Most importantly, when God says “don’t be afraid” he invariably follows it up with the reason why we shouldn’t be afraid. So it’s not just a “come on pull yourself together!”, but a genuine encouragement, Eg:
“Do not be anxious about anything, but …. bring your requests to God, and the peace of God which passes understanding will guard your heart and mind”, Phil 4, 6–7.
“Do not be dismayed, for I am your God. I will strengthen you and help you; I will uphold you with my righteous right hand.….” Isaiah 41.
“Do not be afraid for I have redeemed you. I have called you by your name and you belong to me, Isaiah 43.1.
And so on right up to the stark summary by Jesus in Matthew 6: “do not worry about tomorrow, for tomorrow will worry about itself. Each day has enough trouble of its own”!
So fear was not uncommon among God’s people – it may have been pretty normal. But equally we see that God wants to reassure us that our fears and anxieties, although part of being human, are not the thing that needs to drive us.
Our hope does not depend on our wellbeing
As Christians we should not place our hope mistakenly in a “trouble-free life” but in God’s ability to hold us whatever troubles befall us.
Bad things can happen to Christians as well. Sometimes, it’s tempting to think that God will protect me from the worst tragedies in life such as serious illness or accident. Somehow, so long as I am faithful in prayer, serious in following Jesus, and generous in giving, He will not let the worst disasters of life happen to me.

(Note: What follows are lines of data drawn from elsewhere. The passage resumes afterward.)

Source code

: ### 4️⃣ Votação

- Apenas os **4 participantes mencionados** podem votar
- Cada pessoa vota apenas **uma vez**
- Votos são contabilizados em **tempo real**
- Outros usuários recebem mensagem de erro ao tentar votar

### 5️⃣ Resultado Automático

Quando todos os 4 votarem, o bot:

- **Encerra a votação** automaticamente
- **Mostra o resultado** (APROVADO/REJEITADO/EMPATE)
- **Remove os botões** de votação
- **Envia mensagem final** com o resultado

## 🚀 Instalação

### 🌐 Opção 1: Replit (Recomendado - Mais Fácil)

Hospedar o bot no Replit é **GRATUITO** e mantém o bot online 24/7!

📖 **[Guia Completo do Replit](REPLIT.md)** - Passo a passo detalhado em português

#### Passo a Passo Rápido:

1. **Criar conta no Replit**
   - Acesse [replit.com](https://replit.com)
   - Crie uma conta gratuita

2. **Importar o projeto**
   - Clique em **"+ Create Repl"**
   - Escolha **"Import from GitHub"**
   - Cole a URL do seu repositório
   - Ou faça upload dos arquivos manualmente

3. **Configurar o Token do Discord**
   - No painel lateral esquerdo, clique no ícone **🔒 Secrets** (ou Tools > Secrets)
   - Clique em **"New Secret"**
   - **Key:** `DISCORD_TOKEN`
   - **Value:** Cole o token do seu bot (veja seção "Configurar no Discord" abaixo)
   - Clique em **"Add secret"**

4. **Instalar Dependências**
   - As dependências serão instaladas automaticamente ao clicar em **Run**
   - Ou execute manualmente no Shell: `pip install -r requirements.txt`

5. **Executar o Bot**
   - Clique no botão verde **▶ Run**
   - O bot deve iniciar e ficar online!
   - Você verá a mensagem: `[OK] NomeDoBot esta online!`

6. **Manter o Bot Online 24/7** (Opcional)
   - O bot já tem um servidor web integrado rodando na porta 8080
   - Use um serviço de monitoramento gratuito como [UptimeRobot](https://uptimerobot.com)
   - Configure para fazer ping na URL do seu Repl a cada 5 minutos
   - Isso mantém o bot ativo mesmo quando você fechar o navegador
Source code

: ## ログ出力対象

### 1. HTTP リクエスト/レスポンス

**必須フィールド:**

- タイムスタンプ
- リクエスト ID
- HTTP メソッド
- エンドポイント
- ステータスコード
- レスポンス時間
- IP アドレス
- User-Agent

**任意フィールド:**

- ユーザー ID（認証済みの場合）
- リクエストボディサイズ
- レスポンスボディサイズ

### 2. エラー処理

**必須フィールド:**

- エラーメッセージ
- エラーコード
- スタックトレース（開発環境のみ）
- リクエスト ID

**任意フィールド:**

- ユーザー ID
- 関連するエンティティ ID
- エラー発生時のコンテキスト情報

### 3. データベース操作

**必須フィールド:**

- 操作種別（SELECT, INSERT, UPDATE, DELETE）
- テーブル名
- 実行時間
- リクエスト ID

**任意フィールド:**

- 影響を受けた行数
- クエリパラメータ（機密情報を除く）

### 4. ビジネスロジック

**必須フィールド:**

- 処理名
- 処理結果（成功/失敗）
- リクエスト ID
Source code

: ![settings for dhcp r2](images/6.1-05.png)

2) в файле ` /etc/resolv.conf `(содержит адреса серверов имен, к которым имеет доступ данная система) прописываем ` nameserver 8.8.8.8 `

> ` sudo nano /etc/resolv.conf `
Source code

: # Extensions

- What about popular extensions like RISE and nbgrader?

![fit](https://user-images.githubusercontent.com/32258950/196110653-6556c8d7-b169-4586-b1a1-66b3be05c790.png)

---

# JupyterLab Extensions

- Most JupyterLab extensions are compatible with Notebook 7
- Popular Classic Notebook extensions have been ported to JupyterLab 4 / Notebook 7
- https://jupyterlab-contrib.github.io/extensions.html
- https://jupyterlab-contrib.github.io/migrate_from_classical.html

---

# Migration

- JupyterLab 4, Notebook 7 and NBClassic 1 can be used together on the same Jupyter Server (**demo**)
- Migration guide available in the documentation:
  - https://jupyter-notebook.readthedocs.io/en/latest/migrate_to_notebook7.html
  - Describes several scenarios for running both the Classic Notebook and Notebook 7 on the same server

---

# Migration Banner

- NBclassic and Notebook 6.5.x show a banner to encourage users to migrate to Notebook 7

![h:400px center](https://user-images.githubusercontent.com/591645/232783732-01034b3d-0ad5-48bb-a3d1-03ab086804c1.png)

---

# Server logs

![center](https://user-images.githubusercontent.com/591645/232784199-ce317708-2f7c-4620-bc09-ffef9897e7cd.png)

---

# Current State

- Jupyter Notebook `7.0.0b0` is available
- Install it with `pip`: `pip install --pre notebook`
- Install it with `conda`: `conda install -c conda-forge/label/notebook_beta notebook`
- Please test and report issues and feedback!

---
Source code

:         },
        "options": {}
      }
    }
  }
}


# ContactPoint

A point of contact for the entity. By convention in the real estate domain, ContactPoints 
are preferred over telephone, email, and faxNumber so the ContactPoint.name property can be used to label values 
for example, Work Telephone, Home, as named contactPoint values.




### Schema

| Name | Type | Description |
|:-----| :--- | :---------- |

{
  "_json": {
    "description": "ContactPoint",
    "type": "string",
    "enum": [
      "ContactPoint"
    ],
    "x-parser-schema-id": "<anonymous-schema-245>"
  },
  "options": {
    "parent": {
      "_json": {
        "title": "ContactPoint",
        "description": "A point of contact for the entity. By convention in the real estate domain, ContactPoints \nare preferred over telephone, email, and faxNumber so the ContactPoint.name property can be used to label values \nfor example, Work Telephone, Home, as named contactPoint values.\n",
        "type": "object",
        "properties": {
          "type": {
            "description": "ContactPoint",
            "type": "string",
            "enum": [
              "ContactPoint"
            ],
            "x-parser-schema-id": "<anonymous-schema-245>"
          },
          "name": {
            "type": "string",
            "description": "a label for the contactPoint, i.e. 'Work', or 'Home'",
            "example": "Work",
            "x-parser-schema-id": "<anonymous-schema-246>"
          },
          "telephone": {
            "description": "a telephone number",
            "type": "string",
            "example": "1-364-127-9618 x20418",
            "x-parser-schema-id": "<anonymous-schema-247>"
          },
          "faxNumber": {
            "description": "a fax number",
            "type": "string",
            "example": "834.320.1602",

But road traffic accidents, relationship break-ups and cancer all happen to Christians as well. The arrangement where we follow Jesus and really bad things will never happen doesn’t exist. Instead, our security, our hope, comes from being known to God. The promise is that God will hold on to you whatever life throws at you. The promise is that there will come a point when this age comes to an end with all its difficulties and traumas. And at that point, the promise is that God will still be holding on to you – no matter if you have lost your grip on him.
This is the Christian Hope., For Christians, we don’t simply hope that “things might get better”. Or, as speaker Pete Meadows said, “We do not live in the hope that something good might happen. We live in the certainty that something happened, on a hill. And it changed everything”.
In the aftermath of 911, Ravi Zacharias came up with a phrase that has been re-quoted many times since. He spoke of “steadying the soul when the heart is under pressure”. This is what we are called to do at times like this where there is fear, hype and unbalanced news: steady the soul when the heart is under pressure.
In case you want to do something more, something that will bring hope to yourself and someone else in troubling times, you could do much worse than locating the website of Tear Fund or Christian Aid and making a donation toward an immediate catastrophe. It will give you context, and it will help make our own anxiety seem somewhat overstated.